Originally published at The Nice Drinks In Life: http://thenicedrinksinlife.blogspot.com/2012/12/2008-recorba-white-wine.html
Rueda - nestled into the southwest corner of Valladolid, along the borders with Segovia and Ávila - has been producing wine since the eleventh century. Originally the Verdejo grape, which practically defines the region, was used to make an oxidized wine reminiscent of a fortified wine. In the late twentieth century, however, collaboration between interested parties from the Rioja region (notably Marqués de Riscal) and foreign oenological expertise (notably Émile Peynaud) resulted in a more approachable wine. Not oxidized, not fortified, just elegant and delectable. In recognition of its newly realized potential, Rueda wines made with at least 50% Verdejo were awarded Denominación de Origen status in 1980.
The Recorba white has paired Verdejo with the Viura grape, often known as Macabeo. Viura is used in whites all over Spain and southern France, and in fact tends to be the main grape in white Riojas. Here, the two blend together to form a vibrant, luscious specimen.
The wine is an even, limpid goldenrod color. Though a tad on the pale side, it is still deeper in hue than most whites. The aroma, at first, is an interesting combination of sweetness, tartness, and introversion. One can get a whiff of honeycrisp apples and canned peaches, but the notes are not bursting forth quite yet. The wine still needs some time to warm up and get ready for its big performance on the palate, which works out just fine because the tasting notes are indeed dynamic. The initial note is of sweet florals. The Rueda is strong now, confident, out of its shell. It offers the flavor of lychee with the crispness of apple. There is citrus around the edges, but where one would expect zest one gets instead a mystifying combination of florals and sweet fruit which glide about each other as they dance around the mouth. Obviously those two notes have some common denominator, but at least one taster is still left pondering just what it is. The wine is now strong and confident, but that is not to say talkative. Expressive, certainly, but in a poetic riddle sort of way. Normally such wines would be a bit on the thick side, but this white is medium-bodied, getting the job done without hammering anything home gratuitously. Thickness, really, would be out of character. Finally, the wine finishes with a note of white table grapes. It is confident as it goes down, but calm, almost mild. But only almost; perhaps the best way to describe it is pungent without even a hint of drama.
After breathing for twenty minutes, the Rueda has not changed altogether too much, just enough to befit a white.

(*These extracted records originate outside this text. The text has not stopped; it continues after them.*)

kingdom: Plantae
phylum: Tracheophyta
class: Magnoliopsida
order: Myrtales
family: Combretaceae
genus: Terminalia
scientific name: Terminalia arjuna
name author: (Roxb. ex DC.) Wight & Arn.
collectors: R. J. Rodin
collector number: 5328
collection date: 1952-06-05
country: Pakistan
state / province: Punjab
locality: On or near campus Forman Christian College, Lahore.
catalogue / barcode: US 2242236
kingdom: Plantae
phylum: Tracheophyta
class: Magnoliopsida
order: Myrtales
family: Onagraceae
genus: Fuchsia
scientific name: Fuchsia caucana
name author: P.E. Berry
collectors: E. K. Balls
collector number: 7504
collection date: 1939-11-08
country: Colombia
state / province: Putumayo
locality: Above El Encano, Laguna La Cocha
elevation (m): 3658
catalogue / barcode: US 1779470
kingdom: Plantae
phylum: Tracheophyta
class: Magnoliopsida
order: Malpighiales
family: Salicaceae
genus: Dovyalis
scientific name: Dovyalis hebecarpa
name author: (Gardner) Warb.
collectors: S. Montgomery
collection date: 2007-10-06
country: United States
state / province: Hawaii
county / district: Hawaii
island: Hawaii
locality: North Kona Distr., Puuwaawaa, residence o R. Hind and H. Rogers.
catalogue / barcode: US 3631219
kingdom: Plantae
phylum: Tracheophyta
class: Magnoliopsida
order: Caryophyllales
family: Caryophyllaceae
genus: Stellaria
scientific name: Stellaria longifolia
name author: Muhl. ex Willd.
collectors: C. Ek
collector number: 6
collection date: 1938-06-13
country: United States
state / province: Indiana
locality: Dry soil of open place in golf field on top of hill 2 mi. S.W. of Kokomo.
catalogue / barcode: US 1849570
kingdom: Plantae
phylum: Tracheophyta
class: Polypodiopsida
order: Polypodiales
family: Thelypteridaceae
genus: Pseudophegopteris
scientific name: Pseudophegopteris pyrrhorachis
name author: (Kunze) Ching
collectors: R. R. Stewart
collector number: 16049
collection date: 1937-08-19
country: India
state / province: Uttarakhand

The nose has become much sweeter and more vibrant, emitting a delicious scent of apples dipped in honey; florals (mostly honeysuckle) and apples dominate the palate, whose personality has not changed at all; and golden apples have usurped the finish.
To the Moors, who brought Verdejo grapes to Spain from North Africa; to the monks and farmers of Rueda, who have upheld the local viticultural tradition for a millennium (and counting); to the oenologists, Spanish and foreign alike, who revolutionized the region some decades ago; and to Bodegas PradoRey, which has brilliantly blended the Verdejo and Viura grapes just so; to all, a great deal of gratitude is due, for each group was instrumental in bringing it about that today we may at our own leisure sit and enjoy a glass of this delightful white wine. ¡Salud!